Recorrieron la calle bajo unos soportales mirando al cielo. Edificios altos con ventanas rotas y nada que hiciera sospechar movimiento. Daba igual, ellos ya sabían que un francotirador nunca deja asomar su rifle, nunca se deja ver, de ahí su mortífera eficacia. Se detuvieron frente al puente Vrbanja. Sabían que ahí estaba la clave de su éxito, de su huída. Se besaron mirándose a los ojos, sujetos por las manos, y entonces se abrazaron.

- Te quiero Admira, siempre lo haré.

- Y yo Boško, te quiero.

Salieron de los soportales andando en zigzag, paso ligero, mirando al frente, Boško unos pasos por delante. Enfilaron el puente sin reparar en el silencio que reinaba en Sarajevo en esos momentos, ni un ruido de obús, ni un silbido de bala, ni un motor que rompiera la armonía del río que bajaba ajeno a la barbarie.

Casi lo habían conseguido, en frente estaban los árboles del parque les darían cobijo unos instantes. Fue llegando a mitad del puente cuando se escuchó, rápido, mortal, como el sonido de un látigo antes de impactar con el suelo. Entonces Boško cayó al suelo desplomado ante los ojos de Admira que no pudo recuperarse del horror antes de que un segundo impacto le acertara en la espalda. Entonces cayó ella.

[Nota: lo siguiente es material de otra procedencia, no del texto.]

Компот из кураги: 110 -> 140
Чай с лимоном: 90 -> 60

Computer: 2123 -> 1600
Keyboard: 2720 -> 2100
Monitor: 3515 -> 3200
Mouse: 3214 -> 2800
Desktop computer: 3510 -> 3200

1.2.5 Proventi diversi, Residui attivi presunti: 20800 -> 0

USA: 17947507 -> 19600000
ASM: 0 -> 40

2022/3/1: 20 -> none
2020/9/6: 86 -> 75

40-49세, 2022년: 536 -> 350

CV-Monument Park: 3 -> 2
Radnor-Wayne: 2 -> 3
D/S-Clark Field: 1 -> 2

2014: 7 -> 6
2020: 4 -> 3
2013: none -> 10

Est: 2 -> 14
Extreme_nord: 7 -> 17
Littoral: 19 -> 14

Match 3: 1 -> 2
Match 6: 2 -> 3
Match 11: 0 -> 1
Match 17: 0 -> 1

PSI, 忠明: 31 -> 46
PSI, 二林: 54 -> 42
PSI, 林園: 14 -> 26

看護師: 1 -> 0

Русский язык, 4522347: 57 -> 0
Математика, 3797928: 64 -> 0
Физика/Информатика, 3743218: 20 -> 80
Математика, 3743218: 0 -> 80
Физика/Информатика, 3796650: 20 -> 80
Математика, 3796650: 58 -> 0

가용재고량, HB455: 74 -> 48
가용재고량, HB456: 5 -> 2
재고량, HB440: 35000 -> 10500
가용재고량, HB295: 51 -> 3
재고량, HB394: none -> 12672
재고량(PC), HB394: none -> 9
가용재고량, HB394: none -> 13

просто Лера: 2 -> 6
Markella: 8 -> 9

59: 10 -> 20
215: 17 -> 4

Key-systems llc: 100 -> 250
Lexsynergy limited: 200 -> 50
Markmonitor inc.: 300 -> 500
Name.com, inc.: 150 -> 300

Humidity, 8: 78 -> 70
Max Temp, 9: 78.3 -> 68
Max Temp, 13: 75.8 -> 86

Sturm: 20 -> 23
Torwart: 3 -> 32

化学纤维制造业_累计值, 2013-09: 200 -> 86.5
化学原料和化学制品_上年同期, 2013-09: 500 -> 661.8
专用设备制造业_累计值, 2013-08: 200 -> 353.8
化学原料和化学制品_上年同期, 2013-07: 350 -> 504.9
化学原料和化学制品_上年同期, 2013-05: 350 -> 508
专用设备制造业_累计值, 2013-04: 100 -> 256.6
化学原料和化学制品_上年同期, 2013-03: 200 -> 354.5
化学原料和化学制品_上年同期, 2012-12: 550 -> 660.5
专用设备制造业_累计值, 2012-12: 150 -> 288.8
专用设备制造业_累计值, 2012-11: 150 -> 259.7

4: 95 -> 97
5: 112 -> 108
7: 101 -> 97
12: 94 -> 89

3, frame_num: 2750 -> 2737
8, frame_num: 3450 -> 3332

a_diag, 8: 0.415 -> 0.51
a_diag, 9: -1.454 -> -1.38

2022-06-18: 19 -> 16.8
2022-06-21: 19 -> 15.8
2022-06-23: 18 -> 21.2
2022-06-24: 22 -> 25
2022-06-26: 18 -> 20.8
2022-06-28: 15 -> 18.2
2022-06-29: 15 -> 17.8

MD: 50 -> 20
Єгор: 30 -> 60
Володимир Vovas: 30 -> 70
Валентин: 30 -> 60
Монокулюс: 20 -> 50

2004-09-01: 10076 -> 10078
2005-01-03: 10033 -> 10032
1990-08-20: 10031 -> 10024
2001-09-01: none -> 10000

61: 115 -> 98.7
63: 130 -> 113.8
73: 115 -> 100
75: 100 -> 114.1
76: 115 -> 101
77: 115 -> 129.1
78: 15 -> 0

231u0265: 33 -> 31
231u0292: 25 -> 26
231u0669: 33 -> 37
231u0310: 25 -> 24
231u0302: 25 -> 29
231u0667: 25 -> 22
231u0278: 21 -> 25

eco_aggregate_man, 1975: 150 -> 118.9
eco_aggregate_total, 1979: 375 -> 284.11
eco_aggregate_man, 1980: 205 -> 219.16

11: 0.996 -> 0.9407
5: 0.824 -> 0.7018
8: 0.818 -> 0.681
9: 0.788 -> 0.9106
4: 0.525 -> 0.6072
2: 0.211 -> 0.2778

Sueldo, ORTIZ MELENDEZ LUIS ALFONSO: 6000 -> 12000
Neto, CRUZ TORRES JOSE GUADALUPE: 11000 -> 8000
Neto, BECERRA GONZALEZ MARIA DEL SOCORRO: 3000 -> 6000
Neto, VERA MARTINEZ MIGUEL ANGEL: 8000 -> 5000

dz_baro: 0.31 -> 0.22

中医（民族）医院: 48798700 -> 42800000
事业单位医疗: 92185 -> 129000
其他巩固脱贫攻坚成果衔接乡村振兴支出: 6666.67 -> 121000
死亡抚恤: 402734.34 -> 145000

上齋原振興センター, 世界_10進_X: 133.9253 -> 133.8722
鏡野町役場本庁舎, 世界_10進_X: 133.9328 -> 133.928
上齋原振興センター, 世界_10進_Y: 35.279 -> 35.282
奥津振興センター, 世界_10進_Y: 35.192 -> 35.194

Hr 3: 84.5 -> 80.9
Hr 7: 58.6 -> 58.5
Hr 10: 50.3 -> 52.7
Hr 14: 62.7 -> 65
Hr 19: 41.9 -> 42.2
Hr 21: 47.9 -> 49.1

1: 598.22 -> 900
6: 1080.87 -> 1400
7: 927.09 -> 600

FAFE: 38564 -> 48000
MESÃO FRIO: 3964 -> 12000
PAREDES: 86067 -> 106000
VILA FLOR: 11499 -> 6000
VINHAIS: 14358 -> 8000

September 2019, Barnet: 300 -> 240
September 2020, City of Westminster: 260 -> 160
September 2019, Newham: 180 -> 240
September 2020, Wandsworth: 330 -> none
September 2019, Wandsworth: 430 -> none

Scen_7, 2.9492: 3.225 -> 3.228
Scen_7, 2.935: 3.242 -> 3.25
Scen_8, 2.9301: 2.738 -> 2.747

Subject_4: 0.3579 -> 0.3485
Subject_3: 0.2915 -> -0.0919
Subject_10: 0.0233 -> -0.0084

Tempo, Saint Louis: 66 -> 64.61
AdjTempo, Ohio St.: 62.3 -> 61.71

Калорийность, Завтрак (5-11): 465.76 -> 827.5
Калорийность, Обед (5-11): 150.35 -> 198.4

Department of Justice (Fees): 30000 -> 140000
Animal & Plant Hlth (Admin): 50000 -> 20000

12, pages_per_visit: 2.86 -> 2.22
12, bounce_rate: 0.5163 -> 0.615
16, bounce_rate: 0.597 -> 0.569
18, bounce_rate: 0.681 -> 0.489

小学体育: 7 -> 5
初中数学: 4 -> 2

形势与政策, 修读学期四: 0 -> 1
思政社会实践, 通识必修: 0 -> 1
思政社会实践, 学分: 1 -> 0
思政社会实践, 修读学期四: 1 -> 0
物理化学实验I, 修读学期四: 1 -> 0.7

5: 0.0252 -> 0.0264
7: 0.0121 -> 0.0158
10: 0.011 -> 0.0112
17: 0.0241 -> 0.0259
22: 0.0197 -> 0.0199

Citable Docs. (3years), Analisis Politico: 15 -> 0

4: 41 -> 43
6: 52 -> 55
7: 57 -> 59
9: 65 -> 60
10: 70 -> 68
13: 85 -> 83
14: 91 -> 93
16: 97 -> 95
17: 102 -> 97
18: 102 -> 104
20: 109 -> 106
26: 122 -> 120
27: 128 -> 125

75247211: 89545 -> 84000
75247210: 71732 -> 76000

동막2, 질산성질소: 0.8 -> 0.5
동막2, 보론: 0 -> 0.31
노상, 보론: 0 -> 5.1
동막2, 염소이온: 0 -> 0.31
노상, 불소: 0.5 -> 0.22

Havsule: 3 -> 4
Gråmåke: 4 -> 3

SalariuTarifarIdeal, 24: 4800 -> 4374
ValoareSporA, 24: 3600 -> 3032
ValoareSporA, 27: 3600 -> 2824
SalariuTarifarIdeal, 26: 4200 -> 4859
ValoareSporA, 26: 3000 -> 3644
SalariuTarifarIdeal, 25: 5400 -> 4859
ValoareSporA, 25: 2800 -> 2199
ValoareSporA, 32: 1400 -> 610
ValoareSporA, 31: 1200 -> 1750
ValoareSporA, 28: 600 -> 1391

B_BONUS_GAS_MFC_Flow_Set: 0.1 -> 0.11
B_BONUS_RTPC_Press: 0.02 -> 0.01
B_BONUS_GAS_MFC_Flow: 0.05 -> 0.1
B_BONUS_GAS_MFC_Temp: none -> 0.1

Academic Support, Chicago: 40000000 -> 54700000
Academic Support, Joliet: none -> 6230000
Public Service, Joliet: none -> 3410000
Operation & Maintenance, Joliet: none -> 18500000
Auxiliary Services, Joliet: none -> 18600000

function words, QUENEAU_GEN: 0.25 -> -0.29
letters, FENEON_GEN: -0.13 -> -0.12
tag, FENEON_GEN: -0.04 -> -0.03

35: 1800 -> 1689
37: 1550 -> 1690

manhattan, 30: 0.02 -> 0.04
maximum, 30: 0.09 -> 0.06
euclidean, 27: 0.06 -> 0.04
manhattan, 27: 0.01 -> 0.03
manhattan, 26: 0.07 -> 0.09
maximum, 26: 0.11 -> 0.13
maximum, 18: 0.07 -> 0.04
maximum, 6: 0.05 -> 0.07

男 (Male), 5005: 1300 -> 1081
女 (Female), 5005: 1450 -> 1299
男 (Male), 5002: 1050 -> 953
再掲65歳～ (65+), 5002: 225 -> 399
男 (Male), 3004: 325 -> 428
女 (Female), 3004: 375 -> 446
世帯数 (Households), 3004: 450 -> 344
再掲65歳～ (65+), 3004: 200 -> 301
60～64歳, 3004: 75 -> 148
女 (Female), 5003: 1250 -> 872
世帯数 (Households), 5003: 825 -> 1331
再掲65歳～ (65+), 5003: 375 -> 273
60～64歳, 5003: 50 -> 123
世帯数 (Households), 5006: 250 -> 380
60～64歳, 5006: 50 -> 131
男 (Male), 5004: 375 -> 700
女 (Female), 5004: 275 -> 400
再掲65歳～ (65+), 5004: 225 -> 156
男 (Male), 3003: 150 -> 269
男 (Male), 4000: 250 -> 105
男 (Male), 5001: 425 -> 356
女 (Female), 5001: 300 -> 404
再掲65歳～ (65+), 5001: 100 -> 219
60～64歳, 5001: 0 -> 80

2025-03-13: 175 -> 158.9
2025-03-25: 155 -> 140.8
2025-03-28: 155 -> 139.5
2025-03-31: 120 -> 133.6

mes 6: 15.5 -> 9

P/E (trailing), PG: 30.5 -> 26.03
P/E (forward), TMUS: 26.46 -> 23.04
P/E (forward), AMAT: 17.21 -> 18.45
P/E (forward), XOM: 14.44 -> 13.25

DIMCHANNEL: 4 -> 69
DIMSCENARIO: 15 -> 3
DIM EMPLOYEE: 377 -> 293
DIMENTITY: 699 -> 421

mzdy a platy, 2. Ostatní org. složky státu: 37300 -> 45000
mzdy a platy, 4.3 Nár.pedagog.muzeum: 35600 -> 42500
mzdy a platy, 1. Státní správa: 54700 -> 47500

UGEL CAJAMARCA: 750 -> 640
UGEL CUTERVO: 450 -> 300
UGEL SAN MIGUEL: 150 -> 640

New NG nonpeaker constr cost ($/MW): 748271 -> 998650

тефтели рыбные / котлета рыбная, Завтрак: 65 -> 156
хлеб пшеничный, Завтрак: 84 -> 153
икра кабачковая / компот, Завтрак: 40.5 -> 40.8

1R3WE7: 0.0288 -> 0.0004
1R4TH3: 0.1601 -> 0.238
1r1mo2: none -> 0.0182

Boško no se podía mover, aún respiraba cuando fue consciente de su fracaso, de su truncada vida junto a Admira, de su error en el recorrido, de su imprudencia por exponerse sobre el puente. No había visto caer a Admira pero no hizo falta, él escuchó el segundo disparo, y el golpe seco de ella al caer al suelo. Lloraba. De pronto sintió como le asían del pie, Admira reptaba mal herida hasta ponerse a su lado. Les dio tiempo de mirarse, se abrazaron. Y fue en ese momento en el que los ojos de Admira le convencieron de que nunca fracasaron, de que aún en aquella situación habían burlado a las balas, a la muerte, a la indecencia de un guerra cruenta. Hacía mucho que ellos habían escapado de todo aquello.




NOTA: Este relato está inspirado en la historia de Boško y Admira, dos jóvenes de mismo nombre que el 19 de mayo de 1993 murieron en Sarajevo intentando escapar de la guerra. El relato es libre y no pretende ser una crónica de los hechos.